*** The data ***

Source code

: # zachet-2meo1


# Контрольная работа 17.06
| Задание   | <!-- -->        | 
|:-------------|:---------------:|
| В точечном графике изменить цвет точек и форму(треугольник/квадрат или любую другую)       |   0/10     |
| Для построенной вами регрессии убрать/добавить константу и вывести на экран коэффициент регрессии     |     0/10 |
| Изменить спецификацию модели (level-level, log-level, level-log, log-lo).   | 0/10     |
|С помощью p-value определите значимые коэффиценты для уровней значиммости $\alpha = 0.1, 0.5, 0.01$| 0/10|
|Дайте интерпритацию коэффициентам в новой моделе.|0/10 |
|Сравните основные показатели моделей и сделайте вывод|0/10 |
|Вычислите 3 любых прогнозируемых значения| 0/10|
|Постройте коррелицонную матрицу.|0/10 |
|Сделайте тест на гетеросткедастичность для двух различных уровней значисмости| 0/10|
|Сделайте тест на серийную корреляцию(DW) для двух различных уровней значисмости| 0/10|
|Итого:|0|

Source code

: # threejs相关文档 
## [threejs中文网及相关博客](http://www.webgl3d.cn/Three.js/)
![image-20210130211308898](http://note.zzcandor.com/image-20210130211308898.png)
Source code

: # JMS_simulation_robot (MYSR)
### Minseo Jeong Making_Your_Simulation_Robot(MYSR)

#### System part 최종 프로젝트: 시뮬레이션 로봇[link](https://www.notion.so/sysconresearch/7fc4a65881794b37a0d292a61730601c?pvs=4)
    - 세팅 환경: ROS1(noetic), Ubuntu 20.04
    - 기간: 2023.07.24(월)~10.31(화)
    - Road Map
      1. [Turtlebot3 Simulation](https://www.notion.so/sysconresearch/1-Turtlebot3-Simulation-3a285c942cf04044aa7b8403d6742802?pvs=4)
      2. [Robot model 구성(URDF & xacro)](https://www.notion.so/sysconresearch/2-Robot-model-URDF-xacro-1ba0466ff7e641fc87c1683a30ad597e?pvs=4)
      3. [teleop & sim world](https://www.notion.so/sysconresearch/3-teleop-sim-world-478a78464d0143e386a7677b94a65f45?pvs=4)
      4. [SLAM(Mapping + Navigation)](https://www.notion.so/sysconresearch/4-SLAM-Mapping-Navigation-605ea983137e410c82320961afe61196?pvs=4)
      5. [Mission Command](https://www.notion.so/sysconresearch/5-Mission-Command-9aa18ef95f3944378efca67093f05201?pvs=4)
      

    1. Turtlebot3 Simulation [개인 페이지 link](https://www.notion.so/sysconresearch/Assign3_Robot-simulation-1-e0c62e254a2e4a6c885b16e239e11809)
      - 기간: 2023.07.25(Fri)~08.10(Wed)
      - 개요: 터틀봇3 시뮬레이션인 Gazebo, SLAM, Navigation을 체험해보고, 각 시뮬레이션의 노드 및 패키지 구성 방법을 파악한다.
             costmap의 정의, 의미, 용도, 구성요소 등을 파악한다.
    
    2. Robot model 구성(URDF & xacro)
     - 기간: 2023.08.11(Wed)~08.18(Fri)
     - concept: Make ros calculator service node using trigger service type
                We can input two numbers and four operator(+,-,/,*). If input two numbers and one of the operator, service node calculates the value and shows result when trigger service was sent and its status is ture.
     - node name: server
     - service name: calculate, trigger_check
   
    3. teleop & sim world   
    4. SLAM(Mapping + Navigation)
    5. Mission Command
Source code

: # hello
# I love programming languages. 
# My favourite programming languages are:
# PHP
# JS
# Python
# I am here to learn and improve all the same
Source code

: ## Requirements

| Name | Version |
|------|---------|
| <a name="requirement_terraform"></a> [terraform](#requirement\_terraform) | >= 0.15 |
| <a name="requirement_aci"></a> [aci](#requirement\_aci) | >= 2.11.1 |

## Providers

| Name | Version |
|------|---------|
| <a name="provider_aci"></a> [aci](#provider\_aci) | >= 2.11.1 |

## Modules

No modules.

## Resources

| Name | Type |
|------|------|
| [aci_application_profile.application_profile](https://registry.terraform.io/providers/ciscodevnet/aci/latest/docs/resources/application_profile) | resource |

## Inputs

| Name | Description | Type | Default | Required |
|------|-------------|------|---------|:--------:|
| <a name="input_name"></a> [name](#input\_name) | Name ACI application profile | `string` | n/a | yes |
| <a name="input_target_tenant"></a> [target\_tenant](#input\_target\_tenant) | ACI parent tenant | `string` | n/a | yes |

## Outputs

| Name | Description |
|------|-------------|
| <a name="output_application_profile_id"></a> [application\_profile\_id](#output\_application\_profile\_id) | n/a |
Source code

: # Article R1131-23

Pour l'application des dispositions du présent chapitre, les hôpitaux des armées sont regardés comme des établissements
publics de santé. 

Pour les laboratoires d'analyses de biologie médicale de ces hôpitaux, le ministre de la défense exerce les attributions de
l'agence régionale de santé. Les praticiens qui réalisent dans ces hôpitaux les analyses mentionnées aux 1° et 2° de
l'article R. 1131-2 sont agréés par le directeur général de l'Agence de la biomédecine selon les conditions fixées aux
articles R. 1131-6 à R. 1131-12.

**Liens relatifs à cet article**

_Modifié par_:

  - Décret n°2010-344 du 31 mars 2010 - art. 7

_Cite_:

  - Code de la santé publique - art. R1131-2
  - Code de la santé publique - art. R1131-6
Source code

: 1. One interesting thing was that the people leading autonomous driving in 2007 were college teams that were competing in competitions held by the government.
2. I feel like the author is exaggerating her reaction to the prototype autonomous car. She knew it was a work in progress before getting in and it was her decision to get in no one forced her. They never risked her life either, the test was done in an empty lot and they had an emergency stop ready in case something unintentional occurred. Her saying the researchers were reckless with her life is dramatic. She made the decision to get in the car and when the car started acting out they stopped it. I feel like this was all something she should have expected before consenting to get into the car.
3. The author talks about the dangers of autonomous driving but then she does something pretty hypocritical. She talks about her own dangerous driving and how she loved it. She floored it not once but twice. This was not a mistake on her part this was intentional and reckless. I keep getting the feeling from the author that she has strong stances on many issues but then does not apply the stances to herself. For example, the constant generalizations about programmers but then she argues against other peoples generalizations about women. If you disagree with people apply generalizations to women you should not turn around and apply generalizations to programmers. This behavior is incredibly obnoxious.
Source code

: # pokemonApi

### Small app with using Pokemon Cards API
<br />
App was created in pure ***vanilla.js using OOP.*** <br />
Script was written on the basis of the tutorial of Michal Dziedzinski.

*** End of The data ***

### Your assignment:
Can you reproduce every one of the stored data items above, character for character?

### Reply to the task:
Source code

: # zachet-2meo1


# Контрольная работа 17.06
| Задание   | <!-- -->        | 
|:-------------|:---------------:|
| В точечном графике изменить цвет точек и форму(треугольник/квадрат или любую другую)       |   0/10     |
| Для построенной вами регрессии убрать/добавить константу и вывести на экран коэффициент регрессии     |     0/10 |
| Изменить спецификацию модели (level-level, log-level, level-log, log-lo).   | 0/10     |
|С помощью p-value определите значимые коэффиценты для уровней значиммости $\alpha = 0.1, 0.5, 0.01$| 0/10|
|Дайте интерпритацию коэффициентам в новой моделе.|0/10 |
|Сравните основные показатели моделей и сделайте вывод|0/10 |
|Вычислите 3 любых прогнозируемых значения| 0/10|
|Постройте коррелицонную матрицу.|0/10 |
|Сделайте тест на гетеросткедастичность для двух различных уровней значисмости| 0/10|
|Сделайте тест на серийную корреляцию(DW) для двух различных уровней значисмости| 0/10|
|Итого:|0|

Source code

: # threejs相关文档 
## [threejs中文网及相关博客](http://www.webgl3d.cn/Three.js/)
![image-20210130211308898](http://note.zzcandor.com/image-20210130211308898.png)
Source code

: # JMS_simulation_robot (MYSR)
### Minseo Jeong Making_Your_Simulation_Robot(MYSR)

#### System part 최종 프로젝트: 시뮬레이션 로봇[link](https://www.notion.so/sysconresearch/7fc4a65881794b37a0d292a61730601c?pvs=4)
    - 세팅 환경: ROS1(noetic), Ubuntu 20.04
    - 기간: 2023.07.24(월)~10.31(화)
    - Road Map
      1. [Turtlebot3 Simulation](https://www.notion.so/sysconresearch/1-Turtlebot3-Simulation-3a285c942cf04044aa7b8403d6742802?pvs=4)
      2. [Robot model 구성(URDF & xacro)](https://www.notion.so/sysconresearch/2-Robot-model-URDF-xacro-1ba0466ff7e641fc87c1683a30ad597e?pvs=4)
      3. [teleop & sim world](https://www.notion.so/sysconresearch/3-teleop-sim-world-478a78464d0143e386a7677b94a65f45?pvs=4)
      4. [SLAM(Mapping + Navigation)](https://www.notion.so/sysconresearch/4-SLAM-Mapping-Navigation-605ea983137e410c82320961afe61196?pvs=4)
      5. [Mission Command](https://www.notion.so/sysconresearch/5-Mission-Command-9aa18ef95f3944378efca67093f05201?pvs=4)
      

    1. Turtlebot3 Simulation [개인 페이지 link](https://www.notion.so/sysconresearch/Assign3_Robot-simulation-1-e0c62e254a2e4a6c885b16e239e11809)
      - 기간: 2023.07.25(Fri)~08.10(Wed)
      - 개요: 터틀봇3 시뮬레이션인 Gazebo, SLAM, Navigation을 체험해보고, 각 시뮬레이션의 노드 및 패키지 구성 방법을 파악한다.
             costmap의 정의, 의미, 용도, 구성요소 등을 파악한다.
    
    2. Robot model 구성(URDF & xacro)
     - 기간: 2023.08.11(Wed)~08.18(Fri)
     - concept: Make ros calculator service node using trigger service type
                We can input two numbers and four operator(+,-,/,*). If input two numbers and one of the operator, service node calculates the value and shows result when trigger service was sent and its status is ture.
     - node name: server
     - service name: calculate, trigger_check
   
    3. teleop & sim world   
    4. SLAM(Mapping + Navigation)
    5. Mission Command
Source code

: # hello
# I love programming languages. 
# My favourite programming languages are:
# PHP
# JS
# Python
# I am here to learn and improve all the same
Source code

: ## Requirements

| Name | Version |
|------|---------|
| <a name="requirement_terraform"></a> [terraform](#requirement\_terraform) | >= 0.15 |
| <a name="requirement_aci"></a> [aci](#requirement\_aci) | >= 2.11.1 |

## Providers

| Name | Version |
|------|---------|
| <a name="provider_aci"></a> [aci](#provider\_aci) | >= 2.11.1 |

## Modules

No modules.

## Resources

| Name | Type |
|------|------|
| [aci_application_profile.application_profile](https://registry.terraform.io/providers/ciscodevnet/aci/latest/docs/resources/application_profile) | resource |

## Inputs

| Name | Description | Type | Default | Required |
|------|-------------|------|---------|:--------:|
| <a name="input_name"></a> [name](#input\_name) | Name ACI application profile | `string` | n/a | yes |
| <a name="input_target_tenant"></a> [target\_tenant](#input\_target\_tenant) | ACI parent tenant | `string` | n/a | yes |

## Outputs

| Name | Description |
|------|-------------|
| <a name="output_application_profile_id"></a> [application\_profile\_id](#output\_application\_profile\_id) | n/a |
Source code

: # Article R1131-23

Pour l'application des dispositions du présent chapitre, les hôpitaux des armées sont regardés comme des établissements
publics de santé. 

Pour les laboratoires d'analyses de biologie médicale de ces hôpitaux, le ministre de la défense exerce les attributions de
l'agence régionale de santé. Les praticiens qui réalisent dans ces hôpitaux les analyses mentionnées aux 1° et 2° de
l'article R. 1131-2 sont agréés par le directeur général de l'Agence de la biomédecine selon les conditions fixées aux
articles R. 1131-6 à R. 1131-12.

**Liens relatifs à cet article**

_Modifié par_:

  - Décret n°2010-344 du 31 mars 2010 - art. 7

_Cite_:

  - Code de la santé publique - art. R1131-2
  - Code de la santé publique - art. R1131-6
Source code

: 1. One interesting thing was that the people leading autonomous driving in 2007 were college teams that were competing in competitions held by the government.
2. I feel like the author is exaggerating her reaction to the prototype autonomous car. She knew it was a work in progress before getting in and it was her decision to get in no one forced her. They never risked her life either, the test was done in an empty lot and they had an emergency stop ready in case something unintentional occurred. Her saying the researchers were reckless with her life is dramatic. She made the decision to get in the car and when the car started acting out they stopped it. I feel like this was all something she should have expected before consenting to get into the car.
3. The author talks about the dangers of autonomous driving but then she does something pretty hypocritical. She talks about her own dangerous driving and how she loved it. She floored it not once but twice. This was not a mistake on her part this was intentional and reckless. I keep getting the feeling from the author that she has strong stances on many issues but then does not apply the stances to herself. For example, the constant generalizations about programmers but then she argues against other peoples generalizations about women. If you disagree with people apply generalizations to women you should not turn around and apply generalizations to programmers. This behavior is incredibly obnoxious.
Source code

: # pokemonApi

### Small app with using Pokemon Cards API
<br />
App was created in pure ***vanilla.js using OOP.*** <br />
Script was written on the basis of the tutorial of Michal Dziedzinski.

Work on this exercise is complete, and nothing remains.